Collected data
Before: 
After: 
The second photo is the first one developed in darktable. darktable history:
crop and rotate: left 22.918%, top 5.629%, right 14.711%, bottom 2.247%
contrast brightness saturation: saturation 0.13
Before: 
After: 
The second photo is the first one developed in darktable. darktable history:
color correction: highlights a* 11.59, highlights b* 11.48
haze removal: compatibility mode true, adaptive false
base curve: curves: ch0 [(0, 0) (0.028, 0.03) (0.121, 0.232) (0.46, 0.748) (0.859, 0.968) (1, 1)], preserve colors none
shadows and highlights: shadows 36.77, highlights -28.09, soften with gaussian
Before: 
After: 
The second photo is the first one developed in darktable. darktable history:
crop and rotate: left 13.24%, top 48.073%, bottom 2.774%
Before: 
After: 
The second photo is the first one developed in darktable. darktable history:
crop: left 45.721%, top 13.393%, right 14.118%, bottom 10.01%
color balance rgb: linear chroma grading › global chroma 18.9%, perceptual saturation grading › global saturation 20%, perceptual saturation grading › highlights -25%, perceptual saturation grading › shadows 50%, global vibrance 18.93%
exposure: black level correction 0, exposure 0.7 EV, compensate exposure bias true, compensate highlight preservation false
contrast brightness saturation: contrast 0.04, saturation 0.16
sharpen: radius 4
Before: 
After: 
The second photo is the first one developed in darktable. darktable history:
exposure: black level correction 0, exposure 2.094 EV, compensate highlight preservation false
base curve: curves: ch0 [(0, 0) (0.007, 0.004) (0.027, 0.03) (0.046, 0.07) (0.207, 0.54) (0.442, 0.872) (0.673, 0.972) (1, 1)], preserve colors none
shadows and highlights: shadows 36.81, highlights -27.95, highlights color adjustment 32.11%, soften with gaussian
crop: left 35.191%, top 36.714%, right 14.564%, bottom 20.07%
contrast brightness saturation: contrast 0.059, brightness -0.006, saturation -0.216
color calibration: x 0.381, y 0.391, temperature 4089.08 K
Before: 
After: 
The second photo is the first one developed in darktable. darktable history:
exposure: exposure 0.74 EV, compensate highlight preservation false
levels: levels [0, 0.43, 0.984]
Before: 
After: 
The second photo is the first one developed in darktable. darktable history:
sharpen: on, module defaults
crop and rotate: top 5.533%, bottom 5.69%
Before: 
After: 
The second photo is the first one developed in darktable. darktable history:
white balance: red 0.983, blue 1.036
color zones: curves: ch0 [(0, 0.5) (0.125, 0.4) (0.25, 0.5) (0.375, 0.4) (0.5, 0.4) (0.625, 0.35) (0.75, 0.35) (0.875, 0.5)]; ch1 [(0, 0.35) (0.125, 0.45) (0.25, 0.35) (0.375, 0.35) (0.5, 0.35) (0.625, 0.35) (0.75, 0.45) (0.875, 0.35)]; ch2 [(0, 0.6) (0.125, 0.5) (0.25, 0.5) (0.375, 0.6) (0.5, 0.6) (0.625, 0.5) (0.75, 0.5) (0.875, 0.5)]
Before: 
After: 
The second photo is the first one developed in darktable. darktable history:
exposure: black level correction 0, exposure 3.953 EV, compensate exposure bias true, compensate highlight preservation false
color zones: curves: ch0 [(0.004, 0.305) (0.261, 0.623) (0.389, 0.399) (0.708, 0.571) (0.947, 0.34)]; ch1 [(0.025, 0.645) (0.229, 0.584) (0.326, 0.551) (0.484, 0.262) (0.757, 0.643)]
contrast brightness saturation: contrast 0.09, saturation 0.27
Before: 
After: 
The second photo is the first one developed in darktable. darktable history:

INSTRUCTIONS FOR THE TASK
Rewrite the records above, changing "developed" to "edited" everywhere it occurs and leaving everything else untouched.

PROBLEM SOLUTION
Before: 
After: 
The second photo is the first one edited in darktable. darktable history:
crop and rotate: left 22.918%, top 5.629%, right 14.711%, bottom 2.247%
contrast brightness saturation: saturation 0.13
Before: 
After: 
The second photo is the first one edited in darktable. darktable history:
color correction: highlights a* 11.59, highlights b* 11.48
haze removal: compatibility mode true, adaptive false
base curve: curves: ch0 [(0, 0) (0.028, 0.03) (0.121, 0.232) (0.46, 0.748) (0.859, 0.968) (1, 1)], preserve colors none
shadows and highlights: shadows 36.77, highlights -28.09, soften with gaussian
Before: 
After: 
The second photo is the first one edited in darktable. darktable history:
crop and rotate: left 13.24%, top 48.073%, bottom 2.774%
Before: 
After: 
The second photo is the first one edited in darktable. darktable history:
crop: left 45.721%, top 13.393%, right 14.118%, bottom 10.01%
color balance rgb: linear chroma grading › global chroma 18.9%, perceptual saturation grading › global saturation 20%, perceptual saturation grading › highlights -25%, perceptual saturation grading › shadows 50%, global vibrance 18.93%
exposure: black level correction 0, exposure 0.7 EV, compensate exposure bias true, compensate highlight preservation false
contrast brightness saturation: contrast 0.04, saturation 0.16
sharpen: radius 4
Before: 
After: 
The second photo is the first one edited in darktable. darktable history:
exposure: black level correction 0, exposure 2.094 EV, compensate highlight preservation false
base curve: curves: ch0 [(0, 0) (0.007, 0.004) (0.027, 0.03) (0.046, 0.07) (0.207, 0.54) (0.442, 0.872) (0.673, 0.972) (1, 1)], preserve colors none
shadows and highlights: shadows 36.81, highlights -27.95, highlights color adjustment 32.11%, soften with gaussian
crop: left 35.191%, top 36.714%, right 14.564%, bottom 20.07%
contrast brightness saturation: contrast 0.059, brightness -0.006, saturation -0.216
color calibration: x 0.381, y 0.391, temperature 4089.08 K
Before: 
After: 
The second photo is the first one edited in darktable. darktable history:
exposure: exposure 0.74 EV, compensate highlight preservation false
levels: levels [0, 0.43, 0.984]
Before: 
After: 
The second photo is the first one edited in darktable. darktable history:
sharpen: on, module defaults
crop and rotate: top 5.533%, bottom 5.69%
Before: 
After: 
The second photo is the first one edited in darktable. darktable history:
white balance: red 0.983, blue 1.036
color zones: curves: ch0 [(0, 0.5) (0.125, 0.4) (0.25, 0.5) (0.375, 0.4) (0.5, 0.4) (0.625, 0.35) (0.75, 0.35) (0.875, 0.5)]; ch1 [(0, 0.35) (0.125, 0.45) (0.25, 0.35) (0.375, 0.35) (0.5, 0.35) (0.625, 0.35) (0.75, 0.45) (0.875, 0.35)]; ch2 [(0, 0.6) (0.125, 0.5) (0.25, 0.5) (0.375, 0.6) (0.5, 0.6) (0.625, 0.5) (0.75, 0.5) (0.875, 0.5)]
Before: 
After: 
The second photo is the first one edited in darktable. darktable history:
exposure: black level correction 0, exposure 3.953 EV, compensate exposure bias true, compensate highlight preservation false
color zones: curves: ch0 [(0.004, 0.305) (0.261, 0.623) (0.389, 0.399) (0.708, 0.571) (0.947, 0.34)]; ch1 [(0.025, 0.645) (0.229, 0.584) (0.326, 0.551) (0.484, 0.262) (0.757, 0.643)]
contrast brightness saturation: contrast 0.09, saturation 0.27
Before: 
After: 
The second photo is the first one edited in darktable. darktable history:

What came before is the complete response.